— What you have to do —
Write out the Pet Chip article word for word, between "Published September 13, 2000" and "for just $2.99?", inclusive.

A chip named Fido

It's the American dream all over again -- Pet Chips are the new Pet Rocks.

Published September 13, 2000 7:22PM (EDT)

Hundreds of thousands of pets already have identification chips installed in their bodies. But now those frisky little microchips are making a bid to replace our furry friends altogether. Because who really needs a living, breathing, barking, pooping pet when you can have a companionable Pet Chip instead, complete with his or her own feeding and housebreaking mats -- all for just $2.99?

The man behind the Pet Chip is 36-year-old Arronn Peznell of Arlington, Texas. But the CEO of Trixie, the company marketing the friendly chips, is not your typical Net entrepreneur. "I was a blue-collar worker in a food warehouse," Peznell says. "A year and a half ago, I would have had a hard time turning a computer on."

— Record set —
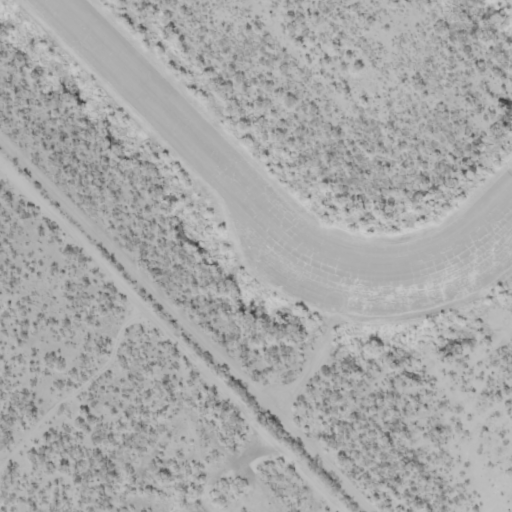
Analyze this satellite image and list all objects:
airport: (306, 205)
airport taxiway: (258, 208)
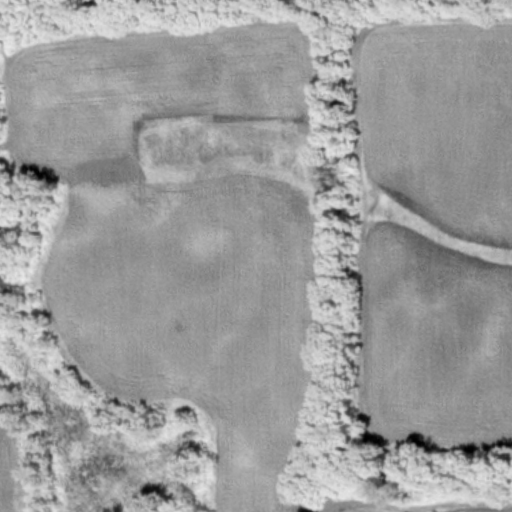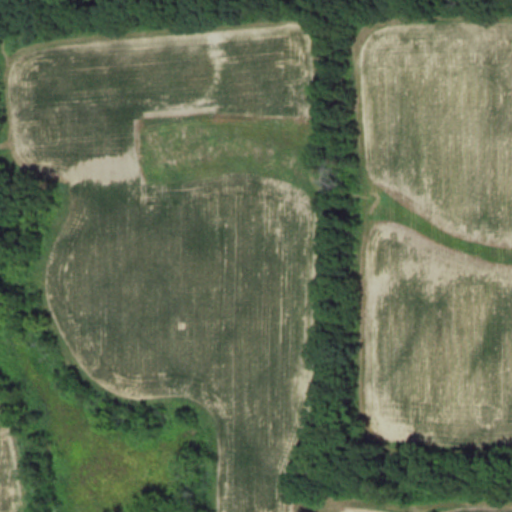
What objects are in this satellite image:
park: (237, 7)
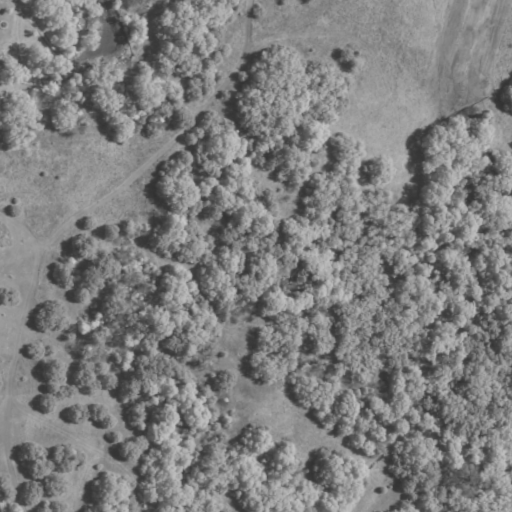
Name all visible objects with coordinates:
road: (3, 503)
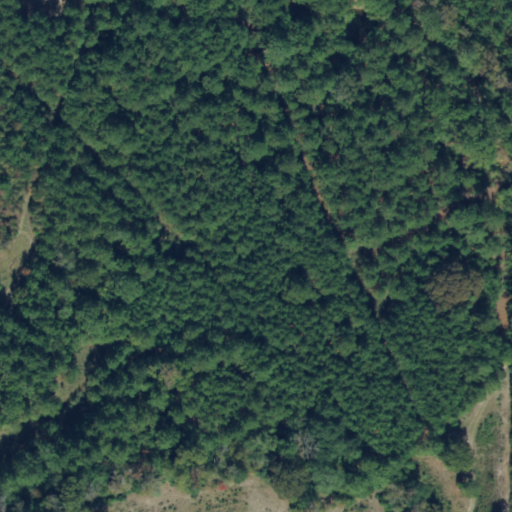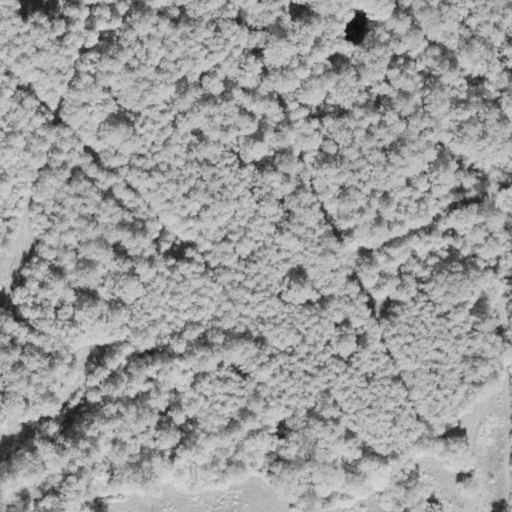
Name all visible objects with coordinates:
road: (473, 129)
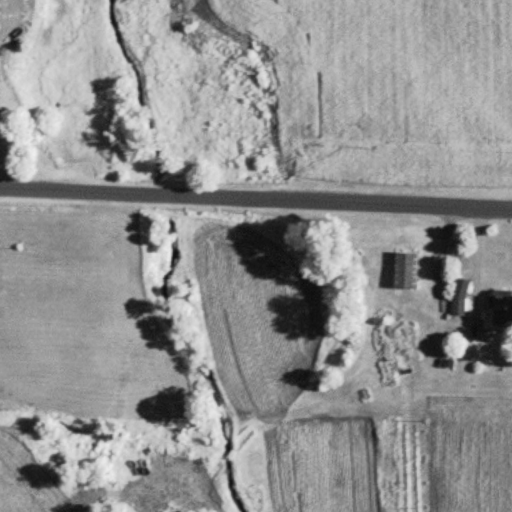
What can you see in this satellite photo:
road: (0, 186)
road: (255, 199)
road: (471, 262)
building: (406, 271)
building: (461, 298)
building: (502, 311)
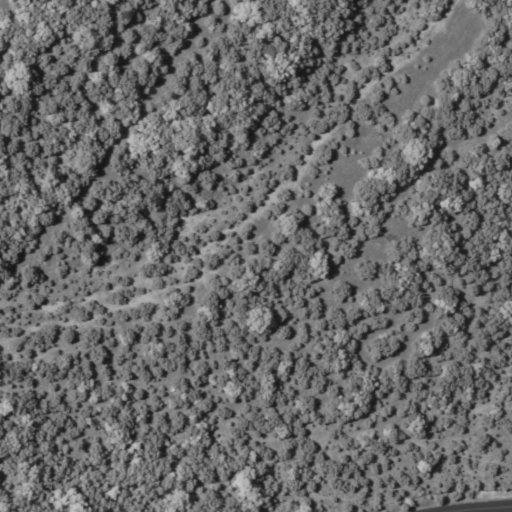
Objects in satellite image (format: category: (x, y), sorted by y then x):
road: (482, 507)
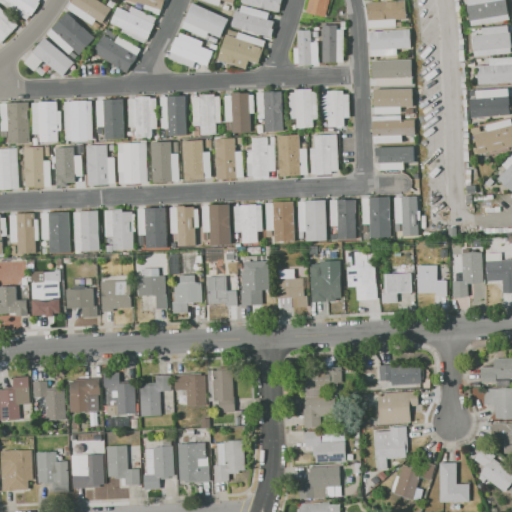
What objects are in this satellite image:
building: (455, 0)
building: (216, 1)
building: (217, 1)
building: (148, 3)
building: (261, 3)
building: (456, 3)
building: (264, 4)
building: (22, 5)
building: (152, 5)
building: (127, 6)
building: (22, 7)
building: (316, 7)
building: (317, 7)
building: (457, 8)
building: (89, 10)
building: (89, 10)
building: (486, 10)
building: (487, 11)
building: (384, 12)
building: (385, 13)
building: (458, 14)
building: (252, 20)
building: (459, 20)
building: (203, 21)
building: (203, 21)
building: (253, 21)
building: (133, 22)
building: (134, 23)
building: (5, 24)
building: (6, 24)
building: (342, 24)
building: (399, 24)
building: (95, 25)
building: (459, 25)
building: (459, 31)
building: (110, 33)
building: (316, 33)
road: (31, 34)
building: (69, 34)
building: (70, 34)
building: (314, 34)
building: (460, 36)
road: (284, 38)
building: (491, 40)
road: (160, 41)
building: (387, 41)
building: (461, 41)
building: (492, 41)
building: (388, 42)
building: (332, 43)
building: (332, 44)
building: (239, 48)
building: (460, 48)
building: (305, 49)
building: (305, 49)
building: (116, 50)
building: (188, 50)
building: (189, 50)
building: (241, 50)
building: (117, 52)
building: (460, 52)
building: (73, 55)
building: (48, 57)
building: (49, 57)
building: (461, 57)
building: (471, 63)
building: (463, 65)
building: (495, 70)
building: (41, 71)
building: (391, 71)
building: (392, 71)
building: (464, 71)
building: (496, 71)
building: (463, 79)
road: (179, 81)
building: (462, 85)
road: (359, 92)
building: (473, 93)
building: (464, 96)
building: (391, 99)
building: (393, 99)
building: (489, 102)
building: (464, 103)
building: (492, 104)
building: (302, 106)
building: (303, 107)
building: (334, 107)
building: (336, 107)
building: (270, 109)
building: (271, 109)
building: (238, 110)
building: (239, 111)
building: (409, 111)
building: (205, 112)
building: (207, 112)
building: (141, 114)
building: (173, 114)
building: (174, 114)
building: (465, 114)
building: (142, 115)
building: (110, 117)
building: (110, 117)
building: (45, 120)
building: (46, 120)
building: (77, 120)
building: (14, 121)
building: (78, 121)
building: (16, 122)
building: (465, 123)
building: (228, 126)
building: (292, 126)
building: (390, 128)
building: (391, 128)
building: (465, 128)
building: (130, 129)
building: (260, 129)
building: (324, 129)
building: (330, 129)
building: (476, 129)
building: (99, 130)
building: (196, 130)
building: (3, 133)
road: (456, 133)
building: (465, 135)
building: (494, 136)
building: (493, 137)
building: (412, 139)
building: (35, 140)
building: (271, 140)
building: (466, 141)
building: (239, 142)
building: (183, 145)
building: (303, 145)
building: (79, 146)
building: (176, 146)
building: (466, 146)
building: (112, 148)
building: (46, 151)
building: (79, 151)
building: (466, 152)
building: (324, 154)
building: (324, 154)
building: (291, 155)
building: (291, 155)
building: (393, 156)
building: (395, 157)
building: (259, 158)
building: (260, 158)
building: (466, 158)
building: (227, 159)
building: (228, 159)
building: (195, 160)
building: (196, 160)
building: (131, 162)
building: (132, 162)
building: (163, 162)
building: (164, 162)
building: (67, 165)
building: (99, 165)
building: (99, 165)
building: (467, 165)
building: (36, 167)
building: (37, 167)
building: (8, 168)
building: (9, 168)
building: (69, 169)
building: (468, 172)
building: (507, 172)
building: (507, 174)
building: (468, 176)
building: (489, 181)
building: (468, 182)
building: (471, 189)
road: (202, 192)
building: (479, 197)
building: (484, 197)
building: (490, 197)
building: (474, 198)
building: (469, 199)
building: (486, 209)
building: (492, 209)
building: (497, 209)
building: (406, 214)
building: (407, 214)
building: (376, 215)
building: (377, 216)
building: (343, 217)
building: (344, 217)
building: (312, 219)
building: (312, 219)
building: (280, 220)
building: (247, 221)
building: (248, 221)
building: (281, 221)
building: (216, 223)
building: (217, 223)
building: (183, 224)
building: (185, 224)
building: (424, 224)
building: (152, 226)
building: (153, 226)
building: (120, 227)
building: (119, 228)
building: (365, 228)
building: (397, 228)
building: (500, 229)
building: (505, 229)
building: (2, 230)
building: (56, 230)
building: (57, 230)
building: (85, 230)
building: (487, 230)
building: (494, 230)
building: (23, 231)
building: (24, 231)
building: (87, 231)
building: (3, 233)
building: (269, 233)
building: (301, 234)
building: (236, 235)
building: (333, 236)
building: (366, 236)
building: (205, 237)
building: (504, 240)
building: (510, 240)
building: (141, 241)
building: (444, 243)
building: (238, 245)
building: (109, 248)
building: (260, 248)
building: (14, 249)
building: (268, 249)
building: (45, 250)
building: (224, 250)
building: (230, 256)
building: (68, 259)
building: (199, 259)
building: (407, 260)
building: (444, 260)
building: (174, 264)
building: (278, 265)
building: (336, 265)
building: (499, 270)
building: (499, 271)
building: (468, 272)
building: (468, 273)
building: (360, 274)
building: (362, 275)
building: (253, 280)
building: (428, 280)
building: (25, 281)
building: (324, 281)
building: (430, 282)
building: (254, 283)
building: (324, 283)
building: (152, 285)
building: (153, 286)
building: (394, 286)
building: (396, 286)
building: (290, 287)
building: (290, 287)
building: (44, 291)
building: (219, 291)
building: (220, 291)
building: (185, 292)
building: (186, 293)
building: (45, 294)
building: (115, 294)
building: (116, 294)
building: (81, 299)
building: (82, 300)
building: (11, 301)
building: (12, 302)
road: (256, 319)
road: (390, 333)
road: (134, 345)
building: (497, 371)
building: (498, 372)
building: (399, 373)
building: (402, 373)
road: (448, 376)
building: (322, 377)
building: (191, 387)
building: (192, 387)
building: (221, 389)
building: (222, 389)
building: (119, 393)
building: (319, 393)
building: (83, 394)
building: (84, 395)
building: (118, 395)
building: (153, 395)
building: (153, 395)
building: (14, 397)
building: (14, 398)
building: (50, 400)
building: (51, 400)
building: (499, 401)
building: (499, 401)
building: (395, 405)
building: (396, 405)
building: (318, 409)
building: (238, 421)
building: (135, 423)
building: (366, 423)
building: (76, 426)
road: (271, 426)
building: (190, 432)
building: (502, 434)
building: (504, 434)
building: (356, 435)
building: (389, 445)
building: (390, 445)
building: (325, 446)
building: (325, 447)
building: (61, 451)
building: (228, 458)
building: (228, 459)
building: (192, 461)
building: (193, 462)
building: (120, 464)
building: (157, 464)
building: (122, 465)
building: (157, 466)
building: (16, 468)
building: (357, 468)
building: (16, 469)
building: (493, 469)
building: (52, 470)
building: (87, 470)
building: (88, 470)
building: (494, 470)
building: (52, 471)
building: (381, 475)
building: (413, 477)
building: (410, 479)
building: (376, 480)
building: (320, 481)
building: (321, 482)
building: (451, 484)
building: (452, 485)
building: (491, 497)
building: (319, 506)
building: (318, 507)
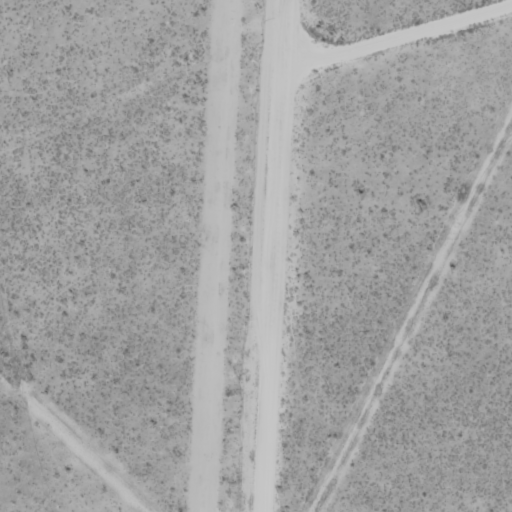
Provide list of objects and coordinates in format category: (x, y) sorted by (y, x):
road: (307, 256)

— Solution to the exercise —
Published September 13, 2000 7:22PM (EDT)

Hundreds of thousands of pets already have identification chips installed in their bodies. But now those frisky little microchips are making a bid to replace our furry friends altogether. Because who really needs a living, breathing, barking, pooping pet when you can have a companionable Pet Chip instead, complete with his or her own feeding and housebreaking mats -- all for just $2.99?